Moosauer Griechenland

Manfred Moosauer (Mitte) besucht mit Vizebürgermeister Ioannis Skoulas (links) das Kunstmuseum von Anogia.

(Foto: oh)

Überhaupt die Wahrnehmung Griechenlands in Deutschland. Noch heute stehen Erhart Kästners Griechenland-Bücher bei Touristen hoch im Kurs. "Erhart Kästner reiste mit Wehmut gegen den Fortschrittsstrom der Zeit", schrieb ein Rezensent. Und das war beileibe nicht satirisch gemeint. 1942 in Griechenland reiste Kästner aber mit dem Strom, der sich gerade unheilvoll über Europa ergoss, in der Uniform der Wehrmacht. Er schrieb über das Land ein Buch, 1943 ein weiteres über Kreta, verquaste Gedanken über die Gegenwärtigkeit griechischer Mythologie. Kein Wort - auch nicht in den Auflagen nach 1945 - über das Leid der Griechen unter deutscher Besatzung.

Allein auf Kreta ermordeten die Deutschen bei Exekutionen in 72 Orten 3474 Menschen. Insgesamt wurden 1 770 griechische Dörfer zerstört, 400 000 Häuser niedergebrannt, mehr als eine Million Menschen kamen ums Leben, darunter waren über 56 000 von Wehrmacht und SS Ermordete, mehr als 100 000 starben in deutschen Konzentrationslagern.

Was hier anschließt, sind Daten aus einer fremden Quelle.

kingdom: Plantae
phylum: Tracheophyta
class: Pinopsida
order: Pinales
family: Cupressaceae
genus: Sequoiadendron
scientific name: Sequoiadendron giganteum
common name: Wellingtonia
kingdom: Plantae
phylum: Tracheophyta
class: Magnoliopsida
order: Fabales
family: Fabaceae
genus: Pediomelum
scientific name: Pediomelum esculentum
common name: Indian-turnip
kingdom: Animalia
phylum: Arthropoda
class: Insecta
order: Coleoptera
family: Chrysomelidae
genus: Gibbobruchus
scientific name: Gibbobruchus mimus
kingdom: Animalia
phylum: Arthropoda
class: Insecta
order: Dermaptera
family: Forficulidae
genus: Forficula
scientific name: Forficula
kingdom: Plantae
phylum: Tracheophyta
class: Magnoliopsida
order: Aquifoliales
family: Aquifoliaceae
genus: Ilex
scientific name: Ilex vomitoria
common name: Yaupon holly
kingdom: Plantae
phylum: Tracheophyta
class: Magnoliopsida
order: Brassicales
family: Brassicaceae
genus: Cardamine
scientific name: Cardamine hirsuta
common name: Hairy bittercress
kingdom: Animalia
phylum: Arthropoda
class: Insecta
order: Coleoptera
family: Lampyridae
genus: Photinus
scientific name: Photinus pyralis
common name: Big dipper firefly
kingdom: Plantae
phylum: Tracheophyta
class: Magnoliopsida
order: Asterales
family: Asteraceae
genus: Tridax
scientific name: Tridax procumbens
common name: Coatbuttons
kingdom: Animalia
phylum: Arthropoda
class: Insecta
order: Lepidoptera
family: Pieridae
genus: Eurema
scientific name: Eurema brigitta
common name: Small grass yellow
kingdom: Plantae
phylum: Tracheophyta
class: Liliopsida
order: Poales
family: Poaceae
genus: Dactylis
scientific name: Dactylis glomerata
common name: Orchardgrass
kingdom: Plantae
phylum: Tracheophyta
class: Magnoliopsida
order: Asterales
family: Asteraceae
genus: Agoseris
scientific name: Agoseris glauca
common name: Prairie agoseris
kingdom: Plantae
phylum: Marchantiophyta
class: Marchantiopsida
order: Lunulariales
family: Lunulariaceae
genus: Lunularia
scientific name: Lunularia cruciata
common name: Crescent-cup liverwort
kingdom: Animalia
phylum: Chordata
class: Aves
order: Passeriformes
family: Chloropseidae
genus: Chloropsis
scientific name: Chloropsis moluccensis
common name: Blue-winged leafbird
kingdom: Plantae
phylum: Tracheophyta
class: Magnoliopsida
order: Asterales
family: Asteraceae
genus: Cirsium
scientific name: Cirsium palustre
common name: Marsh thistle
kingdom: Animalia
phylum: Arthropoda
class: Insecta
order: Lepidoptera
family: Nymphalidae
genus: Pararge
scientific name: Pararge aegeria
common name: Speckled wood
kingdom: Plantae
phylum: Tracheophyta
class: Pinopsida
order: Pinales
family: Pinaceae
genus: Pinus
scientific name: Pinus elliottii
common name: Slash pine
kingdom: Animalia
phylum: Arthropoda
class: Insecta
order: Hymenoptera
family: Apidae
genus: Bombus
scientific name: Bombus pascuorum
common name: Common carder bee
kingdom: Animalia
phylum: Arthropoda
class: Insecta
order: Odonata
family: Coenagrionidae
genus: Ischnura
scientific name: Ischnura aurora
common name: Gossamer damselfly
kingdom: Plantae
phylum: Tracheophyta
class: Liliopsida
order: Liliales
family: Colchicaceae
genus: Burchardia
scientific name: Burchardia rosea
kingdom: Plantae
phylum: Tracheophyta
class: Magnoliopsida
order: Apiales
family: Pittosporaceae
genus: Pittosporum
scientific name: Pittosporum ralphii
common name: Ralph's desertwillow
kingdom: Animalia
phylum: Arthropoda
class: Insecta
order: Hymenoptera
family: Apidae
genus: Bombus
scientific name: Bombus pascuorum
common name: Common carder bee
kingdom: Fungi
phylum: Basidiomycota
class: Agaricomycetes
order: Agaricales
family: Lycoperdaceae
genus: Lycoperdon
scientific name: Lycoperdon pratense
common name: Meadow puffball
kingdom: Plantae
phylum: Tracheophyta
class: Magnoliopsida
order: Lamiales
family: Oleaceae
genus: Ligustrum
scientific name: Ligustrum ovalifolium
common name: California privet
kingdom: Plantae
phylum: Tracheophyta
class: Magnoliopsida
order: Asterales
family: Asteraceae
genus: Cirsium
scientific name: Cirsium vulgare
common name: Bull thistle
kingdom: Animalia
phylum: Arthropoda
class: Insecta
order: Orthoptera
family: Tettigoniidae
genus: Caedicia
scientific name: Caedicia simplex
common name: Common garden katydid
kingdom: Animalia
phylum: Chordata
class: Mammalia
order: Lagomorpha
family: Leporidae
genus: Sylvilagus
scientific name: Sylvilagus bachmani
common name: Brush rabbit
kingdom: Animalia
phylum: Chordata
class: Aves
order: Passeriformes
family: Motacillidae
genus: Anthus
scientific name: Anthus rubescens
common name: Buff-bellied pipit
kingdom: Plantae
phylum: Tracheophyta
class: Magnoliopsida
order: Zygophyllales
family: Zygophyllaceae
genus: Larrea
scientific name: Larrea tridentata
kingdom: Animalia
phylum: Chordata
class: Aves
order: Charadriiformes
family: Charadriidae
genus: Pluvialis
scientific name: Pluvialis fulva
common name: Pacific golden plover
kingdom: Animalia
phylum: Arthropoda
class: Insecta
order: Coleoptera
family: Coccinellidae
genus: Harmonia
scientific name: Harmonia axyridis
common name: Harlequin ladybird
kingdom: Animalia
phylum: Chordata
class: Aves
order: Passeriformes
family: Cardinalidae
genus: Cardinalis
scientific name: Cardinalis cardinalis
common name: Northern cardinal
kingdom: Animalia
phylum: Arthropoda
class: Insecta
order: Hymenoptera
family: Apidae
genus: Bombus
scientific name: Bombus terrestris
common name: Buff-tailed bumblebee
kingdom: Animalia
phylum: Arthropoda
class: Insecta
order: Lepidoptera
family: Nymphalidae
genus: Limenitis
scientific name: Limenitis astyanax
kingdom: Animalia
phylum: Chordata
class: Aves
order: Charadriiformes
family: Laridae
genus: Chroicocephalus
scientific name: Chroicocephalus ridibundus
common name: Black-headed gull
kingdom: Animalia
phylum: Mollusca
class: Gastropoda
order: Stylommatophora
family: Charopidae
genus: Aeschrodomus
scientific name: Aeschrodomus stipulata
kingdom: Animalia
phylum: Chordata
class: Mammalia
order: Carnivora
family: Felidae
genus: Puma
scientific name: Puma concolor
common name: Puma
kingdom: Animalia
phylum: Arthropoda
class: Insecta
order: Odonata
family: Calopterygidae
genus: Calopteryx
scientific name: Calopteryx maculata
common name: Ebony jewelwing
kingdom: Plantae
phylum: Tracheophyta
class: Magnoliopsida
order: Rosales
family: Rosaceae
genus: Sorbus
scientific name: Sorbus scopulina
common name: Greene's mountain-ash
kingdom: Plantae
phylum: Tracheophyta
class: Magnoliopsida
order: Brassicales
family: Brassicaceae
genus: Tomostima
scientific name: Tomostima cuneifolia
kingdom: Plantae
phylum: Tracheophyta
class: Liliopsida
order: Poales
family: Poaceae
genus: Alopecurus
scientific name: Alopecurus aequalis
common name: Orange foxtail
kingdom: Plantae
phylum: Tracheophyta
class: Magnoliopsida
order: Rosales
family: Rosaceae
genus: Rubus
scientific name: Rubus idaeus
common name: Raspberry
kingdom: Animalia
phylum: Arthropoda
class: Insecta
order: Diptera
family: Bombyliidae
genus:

Zum Beispiel: Anogia auf der Nidahochebene Kretas. Am 13. August 1944 zerstörten die Deutschen das Dorf als Vergeltung für die Entführung des deutschen Generalmajors Heinrich Kreipe durch britische Soldaten und töteten die meisten der männlichen Dorfbewohner. Deshalb trägt Anogia den Beinamen "Dorf der Witwen". Nach dem Krieg wurde das Dorf wieder aufgebaut. Manfred Moosauer war mehrmals dort, hat mit Überlebenden in der abgeschiedene Gemeinde gesprochen, in der heute 2319 Einwohner und 60 in dem Weiler Sisarcha leben. Das Dorf ist ein Zentrum der Schaf- und Ziegenzucht. Anogia liegt Manfred Moosauer besonders am Herzen. "Wegen des Nazi-Massakers", sagt er.

Die Wunde ist nicht verheilt

Von dem Bergdorf aus hat man einen herrlichen Blick auf das Psiloritis-Massiv mit seinen mehr als 2000 Meter hohen Gebirgszügen. In der griechischen Mythologie ist der Gebirgszug einer der Geburtsorte des Göttervaters Zeus. Aber die Einwohner denken weniger daran als an die leidvolle Geschichte im Zweiten Weltkrieg, die immer noch gegenwärtig ist. Vizebürgermeister Ioannis Skoulas hat Moosauer erzählt, dass man zuerst bei den Gedenkfeiern auf einen offiziellen Vertreter oder auf eine Geste aus Deutschland gehofft habe. Aber dann seien sie mit ihren traurigen Erinnerungen doch lieber unter sich geblieben. Ein kleines privates Museum zeigt Objekte des Malers und Bildhauers Alkibiades Skoulas. Seine Bilder erzählen vom Ende der türkischen Besatzung und vom Dorfleben unter deutscher Besatzung.

Die Wunde ist nicht verheilt. Dennoch oder gerade deshalb wollen Moosauer, Heller, Hammerl und ihre griechischen Partner die europäische Idee nicht aufgeben - Umfragen, denen zufolge zurzeit nur 16 Prozent der Griechen und 29 Prozent der Deutschen die EU positiv bewerten, spornen sie an. Ioannis Skoulas und Manfred Moosauer sind Freunde geworden, die aus dem Schatten der Geschichte heraustreten wollen und in die Zukunft blicken. Der Haimhausener ist gerade wieder auf Kreta.